**** Data to process ****

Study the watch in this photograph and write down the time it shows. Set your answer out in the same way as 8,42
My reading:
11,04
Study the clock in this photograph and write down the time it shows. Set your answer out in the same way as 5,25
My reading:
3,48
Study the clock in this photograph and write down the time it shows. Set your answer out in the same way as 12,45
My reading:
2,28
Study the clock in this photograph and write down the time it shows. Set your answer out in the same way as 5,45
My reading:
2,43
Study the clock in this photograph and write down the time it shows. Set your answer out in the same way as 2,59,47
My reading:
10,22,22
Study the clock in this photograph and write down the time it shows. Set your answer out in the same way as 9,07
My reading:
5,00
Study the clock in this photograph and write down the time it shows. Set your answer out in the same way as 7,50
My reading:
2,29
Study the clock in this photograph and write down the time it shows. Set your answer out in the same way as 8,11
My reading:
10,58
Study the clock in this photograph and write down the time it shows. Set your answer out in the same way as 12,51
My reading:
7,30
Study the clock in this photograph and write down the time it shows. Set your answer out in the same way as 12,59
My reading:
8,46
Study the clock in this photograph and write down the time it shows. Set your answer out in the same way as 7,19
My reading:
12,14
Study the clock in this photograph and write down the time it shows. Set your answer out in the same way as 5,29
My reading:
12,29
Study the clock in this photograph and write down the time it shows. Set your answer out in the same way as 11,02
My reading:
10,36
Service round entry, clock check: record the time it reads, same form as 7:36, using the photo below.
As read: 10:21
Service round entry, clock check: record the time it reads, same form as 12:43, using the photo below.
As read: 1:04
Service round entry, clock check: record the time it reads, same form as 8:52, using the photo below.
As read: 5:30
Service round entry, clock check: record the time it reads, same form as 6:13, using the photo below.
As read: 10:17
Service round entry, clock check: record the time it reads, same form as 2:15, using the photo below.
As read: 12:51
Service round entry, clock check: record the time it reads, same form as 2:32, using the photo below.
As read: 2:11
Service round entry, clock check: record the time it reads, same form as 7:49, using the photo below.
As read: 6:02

****

▶ _Given request_: Write out every one of the records above, copying each line exactly as it appears.

▶ _Response to the exercise_:
Study the watch in this photograph and write down the time it shows. Set your answer out in the same way as 8,42
My reading:
11,04
Study the clock in this photograph and write down the time it shows. Set your answer out in the same way as 5,25
My reading:
3,48
Study the clock in this photograph and write down the time it shows. Set your answer out in the same way as 12,45
My reading:
2,28
Study the clock in this photograph and write down the time it shows. Set your answer out in the same way as 5,45
My reading:
2,43
Study the clock in this photograph and write down the time it shows. Set your answer out in the same way as 2,59,47
My reading:
10,22,22
Study the clock in this photograph and write down the time it shows. Set your answer out in the same way as 9,07
My reading:
5,00
Study the clock in this photograph and write down the time it shows. Set your answer out in the same way as 7,50
My reading:
2,29
Study the clock in this photograph and write down the time it shows. Set your answer out in the same way as 8,11
My reading:
10,58
Study the clock in this photograph and write down the time it shows. Set your answer out in the same way as 12,51
My reading:
7,30
Study the clock in this photograph and write down the time it shows. Set your answer out in the same way as 12,59
My reading:
8,46
Study the clock in this photograph and write down the time it shows. Set your answer out in the same way as 7,19
My reading:
12,14
Study the clock in this photograph and write down the time it shows. Set your answer out in the same way as 5,29
My reading:
12,29
Study the clock in this photograph and write down the time it shows. Set your answer out in the same way as 11,02
My reading:
10,36
Service round entry, clock check: record the time it reads, same form as 7:36, using the photo below.
As read: 10:21
Service round entry, clock check: record the time it reads, same form as 12:43, using the photo below.
As read: 1:04
Service round entry, clock check: record the time it reads, same form as 8:52, using the photo below.
As read: 5:30
Service round entry, clock check: record the time it reads, same form as 6:13, using the photo below.
As read: 10:17
Service round entry, clock check: record the time it reads, same form as 2:15, using the photo below.
As read: 12:51
Service round entry, clock check: record the time it reads, same form as 2:32, using the photo below.
As read: 2:11
Service round entry, clock check: record the time it reads, same form as 7:49, using the photo below.
As read: 6:02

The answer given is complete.